■ **Instruction A**
According to the interview with Scott West, in what year did Advantest launch its SSD platform?
■ **Instruction B**
Say whether each statement agrees with the interview with Scott West: (i) Scott West is Product Marketing Manager for System-Level Test. (ii) PCIe Gen 4 is about three times the speed of Gen 3. (iii) SSD drives are single units manufactured all at once. Give yes or no for each, with the deciding words of the interview quoted.

■ **Passage given**
====
Q&A Interview with Scott West – Expanding SSD Test Capabilities for Extreme Temperatures

Advantest has found great success with its test solutions aimed at the solid-state drive (SSD) market. In this issue of GO SEMI & Beyond, Scott West, Product Marketing Manager for System-Level Test, provides some background on how the company began to address this market, and shares details on its latest SSD offering, the MPT3000ARC, for validation testing to accommodate extreme thermal standards. 

Q: What was the catalyst for developing this latest addition to the MPT3000 family?

A: Let me briefly recap the MPT3000’s evolution. After spending several years on product research and development, we launched the SSD platform in 2014, signaling a branching out for Advantest from chip test to system-level test. While chips are a single unit, manufactured all at once, with everything controlled by the chipmaker, SSD drives are themselves systems. They’re modules that contain a great deal of flash memory, a controller, controller circuitry, protection capacitors, and other components, which adds further complexities from a test standpoint.

Our focus from the start has been to test SSDs through a protocol interface, including the three primary SSD protocols: SATA [Serial ATA], SAS [Serial Attached SCSI] and PCIe [PCI Express]. All products in the platform test all of these protocols, including PCIe Gen 4, the latest version of PCIe, which is about twice the speed of Gen 3. However, with the ARC system (see Figure 1), we’re expanding in a different direction – we’re looking not just at all SSD protocols, but at all test insertions.

Q: How does this differ from the other MPT3000 products?
====
■ **Supplied information**
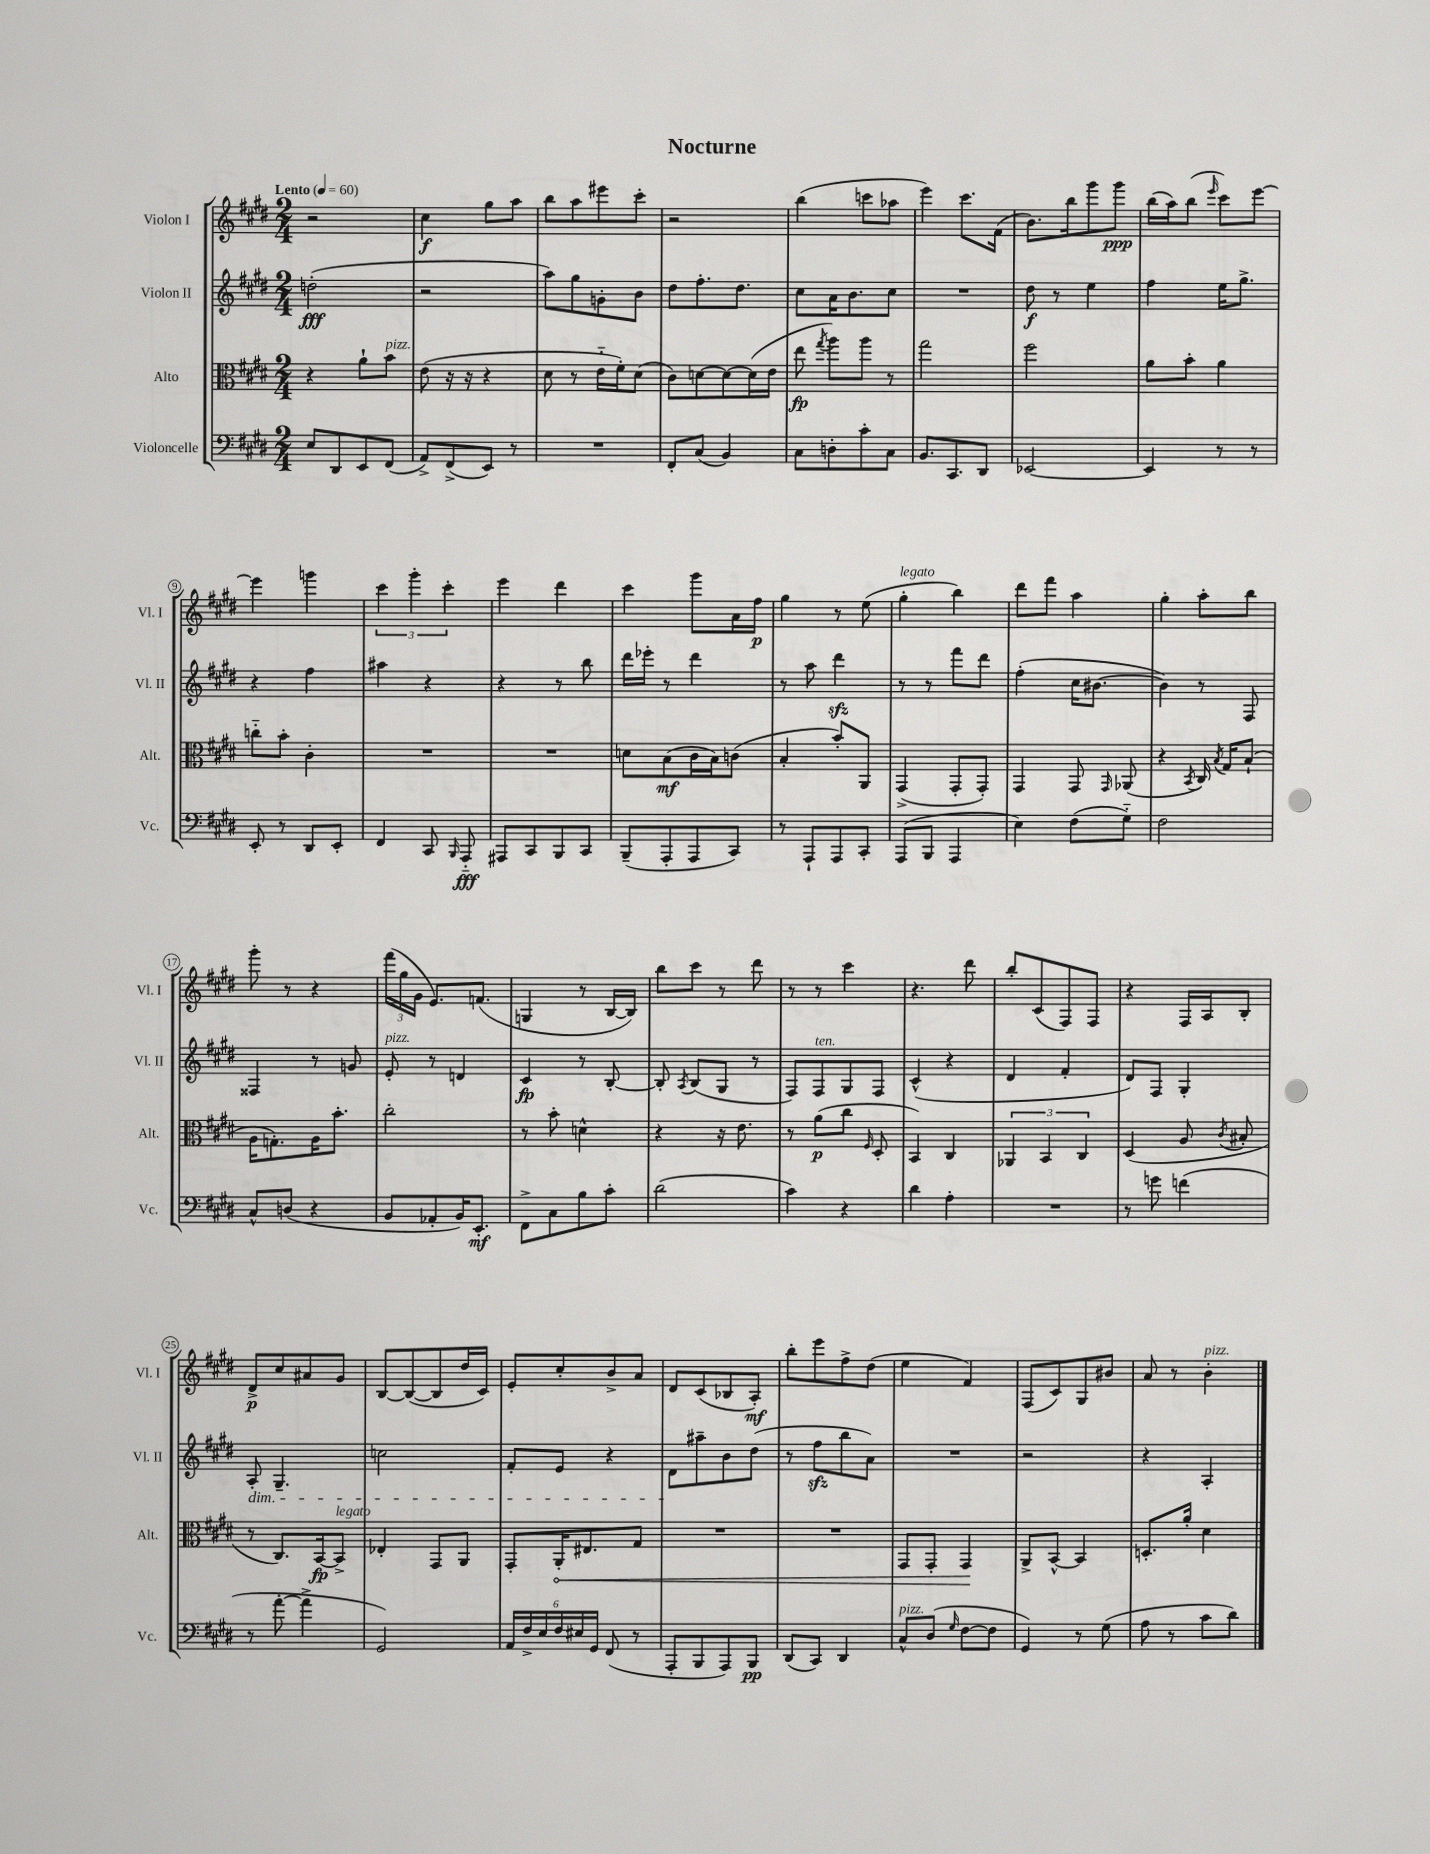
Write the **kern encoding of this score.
====
■ **Correct answer A**
2014

■ **Correct answer B**
(i) Yes: "Scott West, Product Marketing Manager for System-Level Test"
(ii) No: "which is about twice the speed of Gen 3"
(iii) No: "SSD drives are themselves systems"